■ Task description ■
Only an exact copy of the records, from the line with "Kinderbestek" through the last line, is wanted.

:: Input data ::

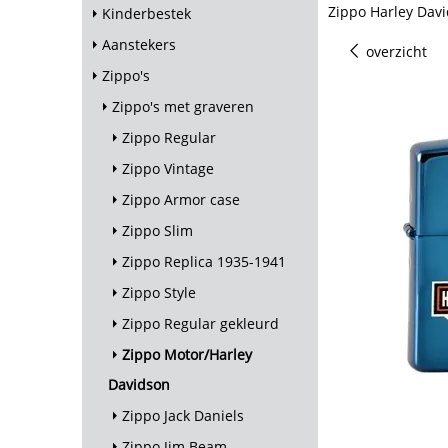
Zippo Harley Davi
Kinderbestek
Aanstekers
overzicht
Zippo's
Zippo's met graveren
Zippo Regular
Zippo Vintage
Zippo Armor case
Zippo Slim
Zippo Replica 1935-1941
Zippo Style
Zippo Regular gekleurd
Zippo Motor/Harley
Davidson
Zippo Jack Daniels
Zippo Jim Beam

:::

■ Response box ■
Kinderbestek
Aanstekers
overzicht
Zippo's
Zippo's met graveren
Zippo Regular
Zippo Vintage
Zippo Armor case
Zippo Slim
Zippo Replica 1935-1941
Zippo Style
Zippo Regular gekleurd
Zippo Motor/Harley
Davidson
Zippo Jack Daniels
Zippo Jim Beam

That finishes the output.